With the Nobel Peace Prize 2011 awarded to three women on December 10, the committee recognised something policymakers have ignored for centuries: the work of women in peace building.
Women (such as this year's joint winners, Ellen Johnson Sirleaf, president of Liberia; Leymah Gbowee, an activist in Liberia; and Tawakul Karman of Yemen) have been honoured in the past. But now so will the concept of women's "full participation in peace-building work", as the Nobel Committee put it. And that recognition is new.
For nearly two decades, I and others in a global women's peace network have been pressing for just such a shift in the international security paradigm.
The world needs to move beyond ‘peace' that depends on warlords towards peace built on the expertise of all key stakeholders, especially women. We need to move from unstable interventions to inclusive security. That requires a major shift in how policymakers think about achieving peace.
The concept of ‘inclusive security' was born in 1999 at Harvard University, when 100 women gathered from around the world to document how they were pursuing just and sustainable peace. Their voices needed to be heard in circles where policy is formed.
Defying headlines that call them only victims, these women leaders focused on their ability to create change — not on their vulnerability — and on the need for a representative, practical, and efficient approach to managing conflict.
They were the first of the Women Waging Peace Network, now 1,000 strong and a driving force around the world. They're engaged in resolving conflicts, from mediating an end to resource disputes between communities to monitoring potential flashpoints within them.
One of our early network members was Sirleaf, who was to become the first elected woman president in Africa, followed by Gbowee, who had mobilised Liberian women across ethnic and religious divides to help end 14 years of civil war.
Progressive image
Through direct engagement with other members and through her example in Liberia, President Sirleaf has played a formative role in building the network.
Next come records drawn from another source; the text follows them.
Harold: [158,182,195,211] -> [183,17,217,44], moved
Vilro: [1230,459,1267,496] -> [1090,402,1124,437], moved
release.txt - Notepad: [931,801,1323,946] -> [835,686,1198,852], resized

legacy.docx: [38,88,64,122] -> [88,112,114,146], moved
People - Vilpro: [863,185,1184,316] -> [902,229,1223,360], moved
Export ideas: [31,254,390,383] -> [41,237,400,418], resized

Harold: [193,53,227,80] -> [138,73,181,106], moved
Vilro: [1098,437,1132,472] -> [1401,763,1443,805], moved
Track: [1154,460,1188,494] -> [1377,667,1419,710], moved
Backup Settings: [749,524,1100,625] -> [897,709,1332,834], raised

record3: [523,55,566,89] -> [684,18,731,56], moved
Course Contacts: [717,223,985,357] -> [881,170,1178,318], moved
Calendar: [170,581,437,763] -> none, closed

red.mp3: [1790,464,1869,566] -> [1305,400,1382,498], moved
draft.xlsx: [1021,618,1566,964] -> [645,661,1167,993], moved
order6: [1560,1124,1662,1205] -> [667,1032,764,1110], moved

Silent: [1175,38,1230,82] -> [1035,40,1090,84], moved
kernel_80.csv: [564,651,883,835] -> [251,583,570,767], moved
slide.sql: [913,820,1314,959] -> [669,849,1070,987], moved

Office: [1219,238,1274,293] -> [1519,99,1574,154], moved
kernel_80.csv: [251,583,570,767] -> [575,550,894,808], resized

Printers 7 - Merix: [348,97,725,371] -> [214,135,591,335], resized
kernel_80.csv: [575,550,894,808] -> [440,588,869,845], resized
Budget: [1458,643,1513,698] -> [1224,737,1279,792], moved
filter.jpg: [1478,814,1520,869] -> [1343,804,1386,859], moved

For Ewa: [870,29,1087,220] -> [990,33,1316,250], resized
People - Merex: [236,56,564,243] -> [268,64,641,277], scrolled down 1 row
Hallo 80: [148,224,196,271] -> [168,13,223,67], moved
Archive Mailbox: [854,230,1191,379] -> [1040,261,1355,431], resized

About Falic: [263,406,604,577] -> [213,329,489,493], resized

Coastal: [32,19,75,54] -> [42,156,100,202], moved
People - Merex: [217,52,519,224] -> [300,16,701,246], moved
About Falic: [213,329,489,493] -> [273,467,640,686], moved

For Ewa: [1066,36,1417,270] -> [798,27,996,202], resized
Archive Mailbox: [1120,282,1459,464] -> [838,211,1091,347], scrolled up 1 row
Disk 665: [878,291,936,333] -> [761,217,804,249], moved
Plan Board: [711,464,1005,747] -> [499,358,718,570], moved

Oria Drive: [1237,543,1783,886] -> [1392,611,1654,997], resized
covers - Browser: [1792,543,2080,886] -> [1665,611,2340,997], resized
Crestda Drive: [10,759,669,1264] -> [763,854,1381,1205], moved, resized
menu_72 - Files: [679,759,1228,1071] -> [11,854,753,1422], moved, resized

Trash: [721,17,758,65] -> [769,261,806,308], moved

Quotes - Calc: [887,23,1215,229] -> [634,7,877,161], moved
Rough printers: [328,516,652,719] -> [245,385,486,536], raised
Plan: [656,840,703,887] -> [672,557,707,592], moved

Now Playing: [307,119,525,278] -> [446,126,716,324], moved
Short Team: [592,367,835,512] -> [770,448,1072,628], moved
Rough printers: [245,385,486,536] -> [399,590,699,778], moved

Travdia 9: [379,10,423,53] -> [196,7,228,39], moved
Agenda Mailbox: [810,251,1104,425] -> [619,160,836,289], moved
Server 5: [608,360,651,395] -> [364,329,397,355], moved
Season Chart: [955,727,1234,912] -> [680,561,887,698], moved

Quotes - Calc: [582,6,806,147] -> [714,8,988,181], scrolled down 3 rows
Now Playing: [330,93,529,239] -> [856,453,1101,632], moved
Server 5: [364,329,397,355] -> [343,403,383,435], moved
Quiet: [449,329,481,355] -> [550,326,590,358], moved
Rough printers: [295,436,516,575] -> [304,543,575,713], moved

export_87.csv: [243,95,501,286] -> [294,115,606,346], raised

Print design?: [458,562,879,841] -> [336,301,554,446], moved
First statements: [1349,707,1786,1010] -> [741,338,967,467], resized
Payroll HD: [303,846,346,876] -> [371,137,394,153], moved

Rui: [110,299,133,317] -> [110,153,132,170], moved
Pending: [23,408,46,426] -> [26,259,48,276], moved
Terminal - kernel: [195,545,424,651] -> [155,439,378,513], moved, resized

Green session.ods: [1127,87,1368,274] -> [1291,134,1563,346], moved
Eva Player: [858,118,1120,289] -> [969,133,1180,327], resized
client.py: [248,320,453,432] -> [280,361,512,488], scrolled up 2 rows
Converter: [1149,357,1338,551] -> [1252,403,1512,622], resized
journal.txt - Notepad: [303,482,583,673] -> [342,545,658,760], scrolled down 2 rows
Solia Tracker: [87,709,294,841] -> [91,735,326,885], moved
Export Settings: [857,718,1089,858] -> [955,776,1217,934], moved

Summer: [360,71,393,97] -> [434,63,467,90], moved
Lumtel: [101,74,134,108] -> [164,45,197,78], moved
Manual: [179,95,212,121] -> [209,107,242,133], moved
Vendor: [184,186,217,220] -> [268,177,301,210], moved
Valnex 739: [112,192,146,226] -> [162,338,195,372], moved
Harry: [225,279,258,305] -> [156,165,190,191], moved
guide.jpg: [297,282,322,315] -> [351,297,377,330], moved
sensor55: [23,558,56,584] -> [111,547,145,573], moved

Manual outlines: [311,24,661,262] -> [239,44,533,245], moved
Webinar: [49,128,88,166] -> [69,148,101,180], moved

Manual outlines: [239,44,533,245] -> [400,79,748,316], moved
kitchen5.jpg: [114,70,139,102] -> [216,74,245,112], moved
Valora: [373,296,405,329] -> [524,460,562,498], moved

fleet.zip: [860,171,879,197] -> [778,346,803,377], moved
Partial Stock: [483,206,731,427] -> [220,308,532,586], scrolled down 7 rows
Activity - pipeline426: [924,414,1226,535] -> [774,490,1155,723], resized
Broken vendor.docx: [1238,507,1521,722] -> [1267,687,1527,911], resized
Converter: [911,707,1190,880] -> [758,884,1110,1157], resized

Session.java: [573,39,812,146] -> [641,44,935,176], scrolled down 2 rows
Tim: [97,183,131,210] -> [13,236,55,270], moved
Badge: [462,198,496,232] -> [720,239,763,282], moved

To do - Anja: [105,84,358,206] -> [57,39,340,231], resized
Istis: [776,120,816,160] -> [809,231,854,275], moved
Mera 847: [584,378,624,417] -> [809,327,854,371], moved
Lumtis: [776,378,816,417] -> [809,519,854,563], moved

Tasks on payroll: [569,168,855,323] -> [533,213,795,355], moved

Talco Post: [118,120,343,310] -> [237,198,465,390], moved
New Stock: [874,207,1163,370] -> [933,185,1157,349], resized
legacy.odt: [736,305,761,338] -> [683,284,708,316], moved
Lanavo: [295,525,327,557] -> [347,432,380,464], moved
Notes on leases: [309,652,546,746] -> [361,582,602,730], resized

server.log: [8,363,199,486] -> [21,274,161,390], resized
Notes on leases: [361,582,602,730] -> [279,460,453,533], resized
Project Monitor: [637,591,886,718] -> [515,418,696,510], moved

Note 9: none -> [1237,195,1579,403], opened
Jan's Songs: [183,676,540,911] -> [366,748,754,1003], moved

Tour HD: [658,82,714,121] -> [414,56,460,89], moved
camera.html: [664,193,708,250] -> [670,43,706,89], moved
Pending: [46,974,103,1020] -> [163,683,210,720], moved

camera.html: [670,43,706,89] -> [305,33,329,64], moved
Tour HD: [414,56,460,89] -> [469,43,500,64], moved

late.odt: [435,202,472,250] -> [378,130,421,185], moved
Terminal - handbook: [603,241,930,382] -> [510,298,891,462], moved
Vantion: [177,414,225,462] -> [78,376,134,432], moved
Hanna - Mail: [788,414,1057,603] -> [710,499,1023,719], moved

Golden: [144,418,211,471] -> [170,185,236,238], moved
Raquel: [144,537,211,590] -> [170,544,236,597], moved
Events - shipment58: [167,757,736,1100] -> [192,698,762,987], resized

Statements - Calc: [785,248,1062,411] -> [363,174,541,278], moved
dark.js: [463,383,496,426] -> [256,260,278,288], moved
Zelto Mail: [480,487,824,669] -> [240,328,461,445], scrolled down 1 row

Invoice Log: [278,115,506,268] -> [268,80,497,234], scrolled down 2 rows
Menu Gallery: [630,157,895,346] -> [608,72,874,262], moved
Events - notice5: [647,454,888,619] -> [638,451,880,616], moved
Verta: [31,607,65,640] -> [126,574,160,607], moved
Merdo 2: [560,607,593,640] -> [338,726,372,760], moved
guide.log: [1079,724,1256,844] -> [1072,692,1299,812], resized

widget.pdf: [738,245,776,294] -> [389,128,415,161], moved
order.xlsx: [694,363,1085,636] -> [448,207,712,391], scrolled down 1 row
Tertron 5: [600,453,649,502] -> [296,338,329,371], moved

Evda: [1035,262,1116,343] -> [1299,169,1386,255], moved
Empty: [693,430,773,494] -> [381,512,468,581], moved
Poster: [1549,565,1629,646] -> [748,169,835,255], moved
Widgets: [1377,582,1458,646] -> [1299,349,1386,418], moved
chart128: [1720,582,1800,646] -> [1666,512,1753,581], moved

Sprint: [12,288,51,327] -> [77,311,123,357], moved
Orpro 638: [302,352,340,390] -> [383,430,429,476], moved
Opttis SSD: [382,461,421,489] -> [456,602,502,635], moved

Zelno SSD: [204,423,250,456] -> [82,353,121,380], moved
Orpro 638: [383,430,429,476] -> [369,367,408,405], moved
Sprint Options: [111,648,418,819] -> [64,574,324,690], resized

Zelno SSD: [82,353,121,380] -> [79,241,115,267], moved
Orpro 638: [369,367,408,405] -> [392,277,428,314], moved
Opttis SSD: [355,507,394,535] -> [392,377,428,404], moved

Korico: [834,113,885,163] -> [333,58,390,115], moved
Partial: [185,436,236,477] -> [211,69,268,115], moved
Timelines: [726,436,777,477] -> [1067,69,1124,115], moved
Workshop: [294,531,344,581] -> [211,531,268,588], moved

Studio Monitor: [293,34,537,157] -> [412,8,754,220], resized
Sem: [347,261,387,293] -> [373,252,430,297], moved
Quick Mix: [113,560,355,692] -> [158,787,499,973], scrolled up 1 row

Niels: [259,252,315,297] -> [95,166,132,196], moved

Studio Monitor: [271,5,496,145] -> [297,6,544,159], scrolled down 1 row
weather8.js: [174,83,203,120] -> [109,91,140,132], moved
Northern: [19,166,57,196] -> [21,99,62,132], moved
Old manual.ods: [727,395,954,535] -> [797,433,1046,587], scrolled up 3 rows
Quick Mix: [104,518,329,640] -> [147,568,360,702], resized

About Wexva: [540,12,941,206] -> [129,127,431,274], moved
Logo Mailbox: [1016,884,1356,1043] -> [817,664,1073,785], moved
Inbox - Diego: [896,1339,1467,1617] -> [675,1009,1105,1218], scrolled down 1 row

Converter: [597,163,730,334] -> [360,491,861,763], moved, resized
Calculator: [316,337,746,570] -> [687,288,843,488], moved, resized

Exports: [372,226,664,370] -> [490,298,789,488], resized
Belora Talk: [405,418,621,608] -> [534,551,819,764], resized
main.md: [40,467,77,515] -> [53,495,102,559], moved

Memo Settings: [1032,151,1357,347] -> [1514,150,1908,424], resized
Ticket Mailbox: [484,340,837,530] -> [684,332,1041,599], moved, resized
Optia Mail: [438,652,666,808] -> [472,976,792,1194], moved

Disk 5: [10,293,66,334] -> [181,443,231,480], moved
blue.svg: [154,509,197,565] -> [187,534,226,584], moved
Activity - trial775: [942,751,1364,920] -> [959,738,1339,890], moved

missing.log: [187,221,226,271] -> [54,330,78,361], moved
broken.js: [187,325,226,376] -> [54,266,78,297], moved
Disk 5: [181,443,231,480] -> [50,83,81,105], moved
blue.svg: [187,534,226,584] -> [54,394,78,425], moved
The president, who ran in the first election as ‘Ma Ellen', is known worldwide for her focus on economic and social development. The image I hold is from early in her tenure. As we drove from church to her home, she got out of the car and pushed past her security detail to examine bricks being made in the street. "I wanted to be sure that the second lot of bricks matched the first," she explained.
Such attention to detail.
Gbowee brings to our network her experience organising Liberia's Muslim and Christian women. Together, they pressured warring parties into the 2002 negotiations that ultimately ended those years of horrific war.
The award-winning film Pray the Devil Back to Hell documents that bold and instructive story. In the fragile peacetime, she worked with the network on police and military reform.
The key to success? Policymakers recognising that women transform peace processes. From preventing war to stopping it to rebuilding, women are essential.
Women don't stop when an agreement is signed. Over years of implementation, they are apt to maintain their focus on a just and lasting peace, insisting that reconstruction address the needs of marginalised groups. With their perspectives accounted for, disaffected members of society have a greater incentive to see the negotiated agreement hold.
Women have built partnerships between leaders in and outside of government, so as to bridge legislation and the people it serves. The Nobel Committee highlighted the value of this collaboration by pairing two Liberians: one the highest-level elected official, and the other a dynamic grassroots activist.
The story of Sirleaf and Gbowee is extraordinary but not unique. Acknowledging that heartening fact, the committee has exhorted the world to turn toward the field known as ‘women, peace, and security'. From our experience, we know this can work.